#### TAREFA 1
Reproduza sem alterações as linhas da listagem, do início dela até a linha que contém "v(-14.85, 14.85) *", ambas incluídas. Não inclua as imagens na resposta.

### TEXTO EXTRAÍDO ###

SINOPSE DE CASE:

COMPENSAÇÃO DE CRÉDITOS TRIBUTÁRIOS[1]

 

 

 

 

Ícaro Carvalho Gonçalves[2]

Antônio de Moraes Rego[3]

 

SINOPSE DO CASO

 

  1. Descrição do Caso

No dia 20/10/2011, a sociedade limitada ALFA RENT LTDA, sediada na capital do Maranhão, São Luis, formalizou, perante a Secretaria da Receita Federal (SRF), um pedido administrativo de restituição de R$ 400.000,00 (quatrocentos mil reais), ainda pendente em análise. No ano seguinte, em 15/02/2012, a empresa deixou de recolher à mesma secretaria um débito de R$ 250.00,00 (duzentos e cinquenta mil reais), que foi então inscrito em dívida ativa somente em 17/04/2013.

A ALFA RENT LTDA então, se posiciona objetivando promover a compensação do débito com seu crédito ainda pendente de devolução.

 

    1. Descrição dos Personagens Relevantes

  • ALFA RENT LTDA: Sociedade limitada que objetiva alcançar o instituo da compensação tributária

  • SECRETARIA DA RECEITA FEDERAL: Órgão responsável pela inscrição da dívida ativa no prazo correto.

     

     

    1. Identificação do problema principal

      1.  Nos termos do art. 74 da lei 9.430/06, a compensação, neste caso, seria possível?

    2. Identificação dos problemas secundários

      1. Há direito adquirido á compensação ou aplica-se, na hipótese, o inciso III, do parágrafo 3º do art. 74 da Lei 9430/96?

      2. A restrição trazida pelo art. 17, da Lei nº 10.833/2003, que inseriu o mencionado inciso III, do § 3º do art. 74 da Lei 9430/96, tolhe apenas o direito do contribuinte efetuar a compensação ou também impede que o Fisco, após julgar procedente o pedido de restituição, proceda à compensação de ofício do débito inscrito em dívida ativa, conforme previsto pelo art. 34, da Instrução Normativa nº 600/05?

 

  1. IDENTIFICAÇÃO E ANÁLISE DO CASO

Inicialmente, deve-se discorrer sobre o que se trata a extinção de créditos tributários. A obrigação tributária é formada por três principais elementos: sujeito ativo, sujeito passivo e crédito tributário. Via de regra, a extinção incide sobre a obrigação tributária, e não somente sobre o crédito tributário, que é elemento desta primeira.

As causas extintivas liberam o contribuinte da posição de sujeito passivo em uma relação de sujeição para com a Fazenda Pública. As principais causas de extinção de crédito tributário encontram-se previstas no CTN, no artigo 150. É um rol exemplificativo, sendo que existe construção doutrinária de causas extintivas de crédito tributário.

As causas de extinção previstas no CTN são: pagamento; compensação; transação; remissão; prescrição; decadência; conversão de depósito em renda; pagamento antecipado e homologação do lançamento, nos termos do disposto no art. 150; consignação em pagamento, nos termos do art. 164; decisão administrativa irreformável, que não mais possa ser objeto de ação anulatória; decisão judicial transitada em julgado; dação em pagamento de bens imóveis, na forma e condições estabelecidas na lei.

As causas de extinção construídas pela doutrina são: desaparecimento, sem sucessor, do sujeito passivo do tributo; desaparecimento, sem sucessor, do sujeito ativo do tributo; e, por fim, confusão.

###

#### TAREFA 2
Segundo a sinopse do caso, em que data a ALFA RENT LTDA formalizou o pedido administrativo de restituição?

### DADOS FORNECIDOS ###

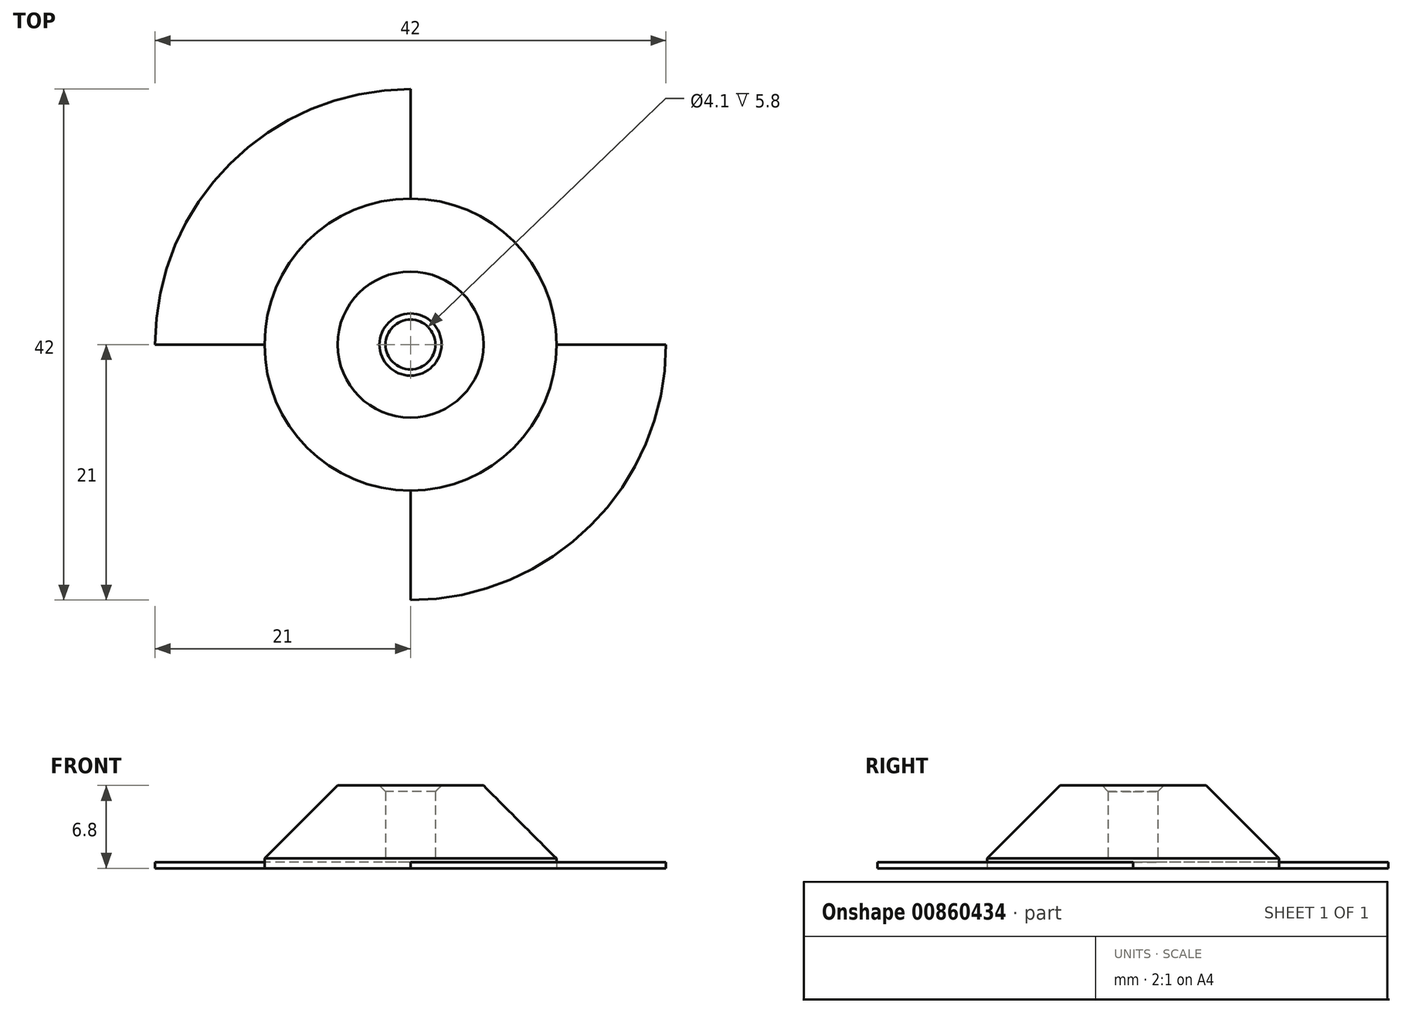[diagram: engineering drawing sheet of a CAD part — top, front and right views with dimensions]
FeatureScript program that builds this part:
annotation { "Feature Type Name" : "Feature", "Feature Type Description" : "" }
export const myFeature = defineFeature(function(context is Context, id is Id, definition is map)
    precondition{}
    {
        {
            var Q0;
            Q0=qCreatedBy(makeId("Top.planeOp"),FACE);
            var sketch = newSketch(context, id + "F0", { "sketchPlane" : qUnion([Q0])});
            skCircle(sketch, "E0", {"center": v(0, 0) * mm, "radius": 2.05 * mm});
            skCircle(sketch, "E1", {"center": v(0, 0) * mm, "radius": 12 * mm});
            skLineSegment(sketch, "E2", {"start": v(-12, 0) * mm, "end": v(-21, 0) * mm});
            skLineSegment(sketch, "E3", {"start": v(0, 21) * mm, "end": v(0, 12) * mm});
            skArc(sketch, "E4", {"start": v(0, 21) * mm, "mid": v(-14.85, 14.85) * mm, "end": v(-21, 0) * mm});
            skArc(sketch, "E5", {"start": v(-21, 0) * mm, "mid": v(-14.92, -14.78) * mm, "end": v(-0.19, -21) * mm, "construction": true});
            skLineSegment(sketch, "E6", {"start": v(0, -21) * mm, "end": v(0, -21) * mm});
            skLineSegment(sketch, "E7", {"start": v(21, 0) * mm, "end": v(21, 0) * mm});
            skArc(sketch, "E8", {"start": v(-0.19, -21) * mm, "mid": v(14.78, -14.92) * mm, "end": v(21, 0) * mm});
            skArc(sketch, "E9", {"start": v(21, 0) * mm, "mid": v(14.85, 14.85) * mm, "end": v(0, 21) * mm, "construction": true});
            skLineSegment(sketch, "E10", {"start": v(12, 0) * mm, "end": v(21, 0) * mm});
            skLineSegment(sketch, "E11", {"start": v(0, -21) * mm, "end": v(0, -12) * mm});
            skSolve(sketch);
        }
        {
            var Q0;
            Q0=makeQuery(id+"F0.imprint","IMPRINT",FACE,{"disambiguationData":[TD([[makeQuery(id+"F0.imprint","IMPRINT",EDGE,{"derivedFrom":sQuery(id+"F0.wireOp",EDGE,"E0")}),1.0]])]});
            var Q1;
            {var subQ0=sQuery(id+"F0.wireOp",EDGE,"E10");Q1=makeQuery(id+"F0.imprint","IMPRINT",FACE,{"disambiguationData":[TD([[makeQuery(id+"F0.imprint","IMPRINT",EDGE,{"derivedFrom":subQ0}),-1.0]])]});}
            var Q2;
            {var subQ0=sQuery(id+"F0.wireOp",EDGE,"E2");Q2=makeQuery(id+"F0.imprint","IMPRINT",FACE,{"disambiguationData":[TD([[makeQuery(id+"F0.imprint","IMPRINT",EDGE,{"derivedFrom":subQ0}),-1.0]])]});}
            extrude(context, id + "F1", {"entities" : qUnion([Q0, Q1, Q2]), "depth" : 0.5 * mm, "offsetDistance" : 25 * mm});
        }
        {
            var Q0;
            Q0=makeQuery(id+"F0.imprint","IMPRINT",FACE,{"disambiguationData":[TD([[makeQuery(id+"F0.imprint","IMPRINT",EDGE,{"derivedFrom":sQuery(id+"F0.wireOp",EDGE,"E0")}),-1.0]])]});
            extrude(context, id + "F2", {"entities" : qUnion([Q0]), "operationType" : NewBodyOperationType.ADD, "depth" : 6.8 * mm, "offsetDistance" : 25 * mm});
        }
        {
            var Q0;
            Q0=makeQuery(id+"F2.opExtrude","CAP_EDGE",EDGE,{"disambiguationData":[OSD([sQuery(id+"F0.wireOp",EDGE,"E1")])],"isStart":false});
            chamfer(context, id + "F3", {"entities" : qUnion([Q0]), "width" : 6 * mm, "tangentPropagation" : true});
        }
        {
            var Q0;
            Q0=makeQuery(id+"F2.opExtrude","CAP_EDGE",EDGE,{"disambiguationData":[OSD([sQuery(id+"F0.wireOp",EDGE,"E0")])],"isStart":false});
            chamfer(context, id + "F4", {"entities" : qUnion([Q0]), "width" : 0.5 * mm, "tangentPropagation" : true});
        }
    });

###

#### RESULTADO 1
[diagram: engineering drawing sheet of a CAD part — top, front and right views with dimensions]
FeatureScript program that builds this part:
annotation { "Feature Type Name" : "Feature", "Feature Type Description" : "" }
export const myFeature = defineFeature(function(context is Context, id is Id, definition is map)
    precondition{}
    {
        {
            var Q0;
            Q0=qCreatedBy(makeId("Top.planeOp"),FACE);
            var sketch = newSketch(context, id + "F0", { "sketchPlane" : qUnion([Q0])});
            skCircle(sketch, "E0", {"center": v(0, 0) * mm, "radius": 2.05 * mm});
            skCircle(sketch, "E1", {"center": v(0, 0) * mm, "radius": 12 * mm});
            skLineSegment(sketch, "E2", {"start": v(-12, 0) * mm, "end": v(-21, 0) * mm});
            skLineSegment(sketch, "E3", {"start": v(0, 21) * mm, "end": v(0, 12) * mm});
            skArc(sketch, "E4", {"start": v(0, 21) * mm, "mid": v(-14.85, 14.85) * mm, "end": v(-21, 0) * mm});

#### RESULTADO 2
Em 20/10/2011.